Denmark Taxes "Fatty" Food

Denmark recently became the first country to tax "fatty" food. 

"In a bid to encourage healthier eating among its citizens, Denmark, a country famous for its butter and bacon, has brought in a tax on foods containing more than 2.3% saturated fat."(article)
So many ways to view this story...

Politically:  Would this work in the United States?  It is one thing to tax goods, services and processed foods.  But to tax food found in nature?  Where do you stop the taxation?  Is a hunter going to be taxed for the deer or wild boar he shoots?

Economically:  This is what the tax is really about, isn't it?  Do you really think the Danish government really cares about the health of their citizens?  Most likely this is just another way to get money from the taxpayers.

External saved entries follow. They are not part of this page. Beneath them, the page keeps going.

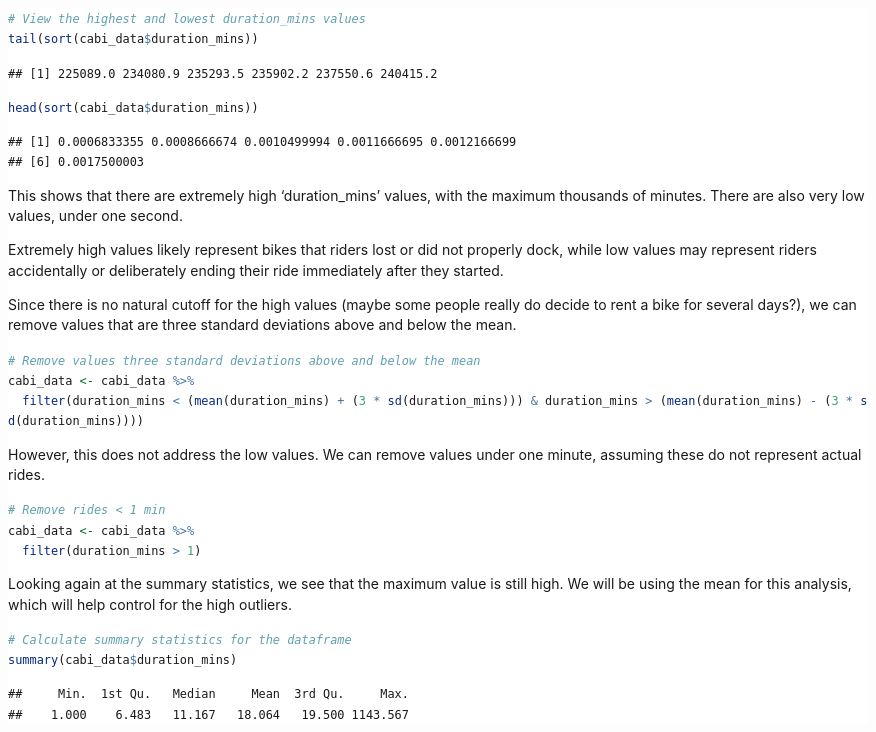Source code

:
 ``` r
# View the highest and lowest duration_mins values
tail(sort(cabi_data$duration_mins))
```

    ## [1] 225089.0 234080.9 235293.5 235902.2 237550.6 240415.2

``` r
head(sort(cabi_data$duration_mins))
```

    ## [1] 0.0006833355 0.0008666674 0.0010499994 0.0011666695 0.0012166699
    ## [6] 0.0017500003

This shows that there are extremely high ‘duration_mins’ values, with
the maximum thousands of minutes. There are also very low values, under
one second.

Extremely high values likely represent bikes that riders lost or did not
properly dock, while low values may represent riders accidentally or
deliberately ending their ride immediately after they started.

Since there is no natural cutoff for the high values (maybe some people
really do decide to rent a bike for several days?), we can remove values
that are three standard deviations above and below the mean.

``` r
# Remove values three standard deviations above and below the mean
cabi_data <- cabi_data %>% 
  filter(duration_mins < (mean(duration_mins) + (3 * sd(duration_mins))) & duration_mins > (mean(duration_mins) - (3 * sd(duration_mins))))
```

However, this does not address the low values. We can remove values
under one minute, assuming these do not represent actual rides.

``` r
# Remove rides < 1 min
cabi_data <- cabi_data %>% 
  filter(duration_mins > 1)
```

Looking again at the summary statistics, we see that the maximum value
is still high. We will be using the mean for this analysis, which will
help control for the high outliers.

``` r
# Calculate summary statistics for the dataframe
summary(cabi_data$duration_mins)
```

    ##     Min.  1st Qu.   Median     Mean  3rd Qu.     Max. 
    ##    1.000    6.483   11.167   18.064   19.500 1143.567
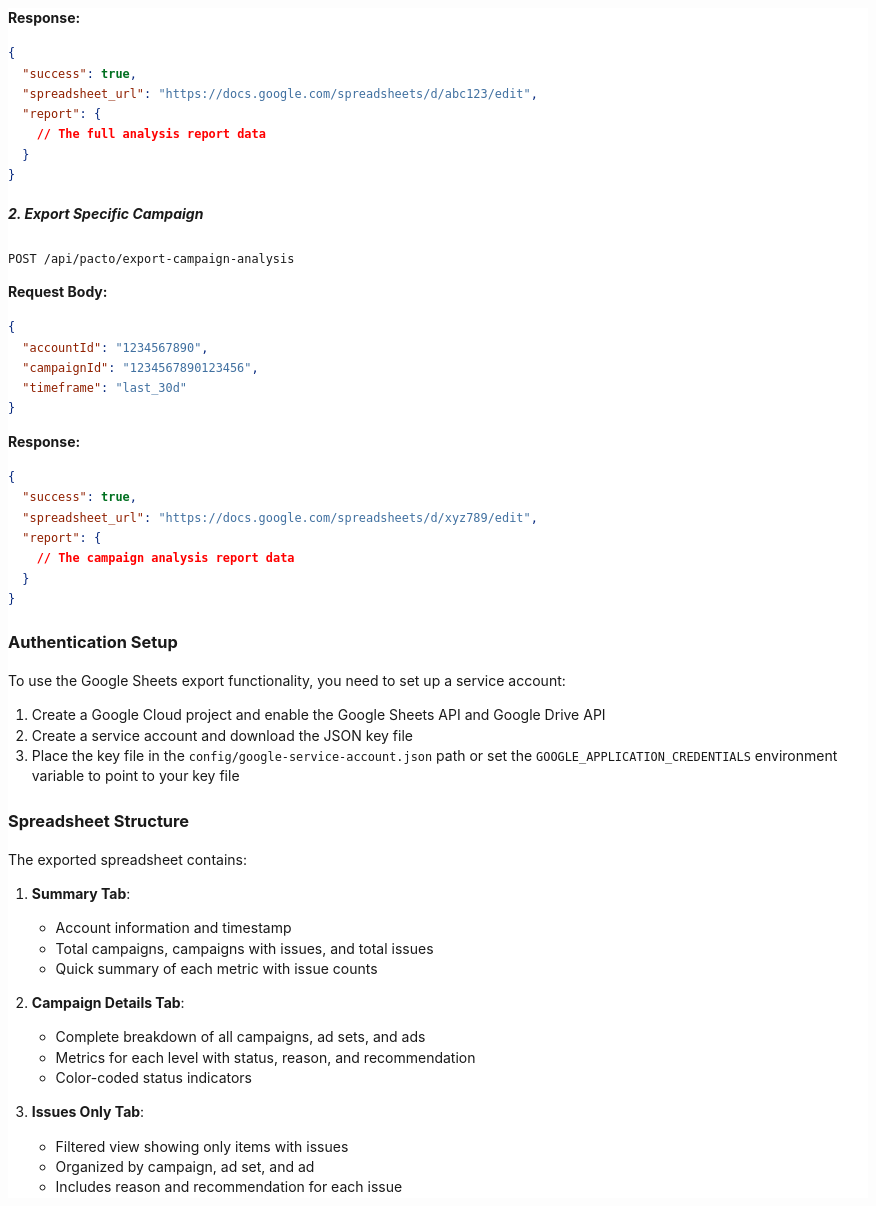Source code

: **Response:**
```json
{
  "success": true,
  "spreadsheet_url": "https://docs.google.com/spreadsheets/d/abc123/edit",
  "report": {
    // The full analysis report data
  }
}
```

##### 2. Export Specific Campaign

```
POST /api/pacto/export-campaign-analysis
```

**Request Body:**
```json
{
  "accountId": "1234567890",
  "campaignId": "1234567890123456",
  "timeframe": "last_30d"
}
```

**Response:**
```json
{
  "success": true,
  "spreadsheet_url": "https://docs.google.com/spreadsheets/d/xyz789/edit",
  "report": {
    // The campaign analysis report data
  }
}
```

### Authentication Setup

To use the Google Sheets export functionality, you need to set up a service account:

1. Create a Google Cloud project and enable the Google Sheets API and Google Drive API
2. Create a service account and download the JSON key file
3. Place the key file in the `config/google-service-account.json` path or set the `GOOGLE_APPLICATION_CREDENTIALS` environment variable to point to your key file

### Spreadsheet Structure

The exported spreadsheet contains:

1. **Summary Tab**:
   - Account information and timestamp
   - Total campaigns, campaigns with issues, and total issues
   - Quick summary of each metric with issue counts

2. **Campaign Details Tab**:
   - Complete breakdown of all campaigns, ad sets, and ads
   - Metrics for each level with status, reason, and recommendation
   - Color-coded status indicators

3. **Issues Only Tab**:
   - Filtered view showing only items with issues
   - Organized by campaign, ad set, and ad
   - Includes reason and recommendation for each issue 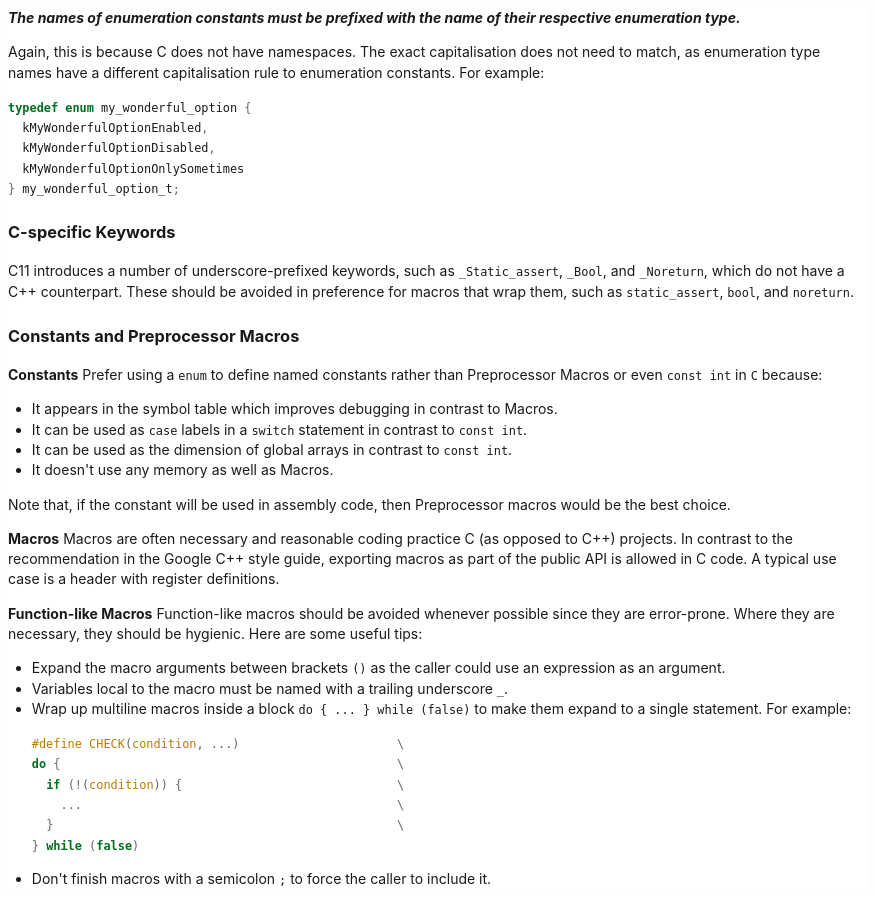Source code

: ***The names of enumeration constants must be prefixed with the name of their respective enumeration type.***

Again, this is because C does not have namespaces.
The exact capitalisation does not need to match, as enumeration type names have a different capitalisation rule to enumeration constants.
For example:
```c
typedef enum my_wonderful_option {
  kMyWonderfulOptionEnabled,
  kMyWonderfulOptionDisabled,
  kMyWonderfulOptionOnlySometimes
} my_wonderful_option_t;
```

### C-specific Keywords

C11 introduces a number of underscore-prefixed keywords, such as `_Static_assert`, `_Bool`, and `_Noreturn`, which do not have a C++ counterpart.
These should be avoided in preference for macros that wrap them, such as `static_assert`, `bool`, and `noreturn`.

### Constants and Preprocessor Macros
**Constants**
  Prefer using a `enum` to define named constants rather than Preprocessor Macros or even `const int` in `C` because:
  - It appears in the symbol table which improves debugging in contrast to Macros.
  - It can be used as `case` labels in a `switch` statement in contrast to `const int`.
  - It can be used as the dimension of global arrays in contrast to `const int`.
  - It doesn't use any memory as well as Macros.

  Note that, if the constant will be used in assembly code, then Preprocessor macros would be the best choice.

**Macros**
Macros are often necessary and reasonable coding practice C (as opposed to C++) projects.
In contrast to the recommendation in the Google C++ style guide, exporting macros as part of the public API is allowed in C code.
A typical use case is a header with register definitions.

**Function-like Macros**
Function-like macros should be avoided whenever possible since they are error-prone. Where they are necessary, they should be hygienic. Here are some useful tips:
- Expand the macro arguments between brackets `()` as the caller could use an expression as an argument.
- Variables local to the macro must be named with a trailing underscore `_`.
- Wrap up multiline macros inside a block `do { ... } while (false)` to make them expand to a single statement.
    For example:
    ```c
    #define CHECK(condition, ...)                      \
    do {                                               \
      if (!(condition)) {                              \
        ...                                            \
      }                                                \
    } while (false)
    ```
- Don't finish macros with a semicolon `;` to force the caller to include it.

Nutritionally:  Denmark claims to have made this law in order to raise the average life expectancy of their citizens.  Danes live an average of 78.63 years (United States life expectancy is 78.37 years).
 
In the quote above it says "Denmark, a country famous for its butter and bacon".  Later in the same article it states,
"while life expectancy may be a problem, obesity among Danes is below 10%, well below the European average of 15%." (article)
The United States has an obesity rate of over 30%!  Let me make this more clear... The United States, a country which has pushed a high carbohydrate (grains, breads, cereals...), low fat (substituting vegetable oils and margerine, for butter) diet for decades, has 30% obesity.  While a country which is known for "its butter and bacon" has an obesity rate below 10%!  Pretty clear to me that saturated fat is not the cause of obesity!

So why the low life expectancy in Denmark?  We know the United State's life expectancy is low because we eat a lot of processed crap and are lazy.  Maybe Danes are skinny, but unhealthy?  Or maybe it's their health care system, which ranks 34 in the world (the US 37!).  Or their alcohol consumption which ranks 19th in the world.

It is short sighted to blame saturated fat as the cause of low life expectancy.  There is very little to no evidence that saturated fat consumption leads to increased risk of death.  I believe Denmark made a big mistake passing this tax law.  We can only hope our country does not follow suit.

2 comments:

I could see it being about the health of their citizens. With healthier people the economy would increase due to lower doctor payments.
I dont agree with the tax, on any type of food, but just wanted to point that out.
In the end, its up to the people to decide and I dont think taxes prevent people from buying things...look how many people still buy super expensive cigarettes.

In an economic standpoint, this does make sense. There's a strong proof that medical expenses shouldered by the government are exacerbated with cases of obesity. Levying taxes on "fatty" foods would not only yield profits for the government but would also exponentially lessen the medical expenses rooted from obesity.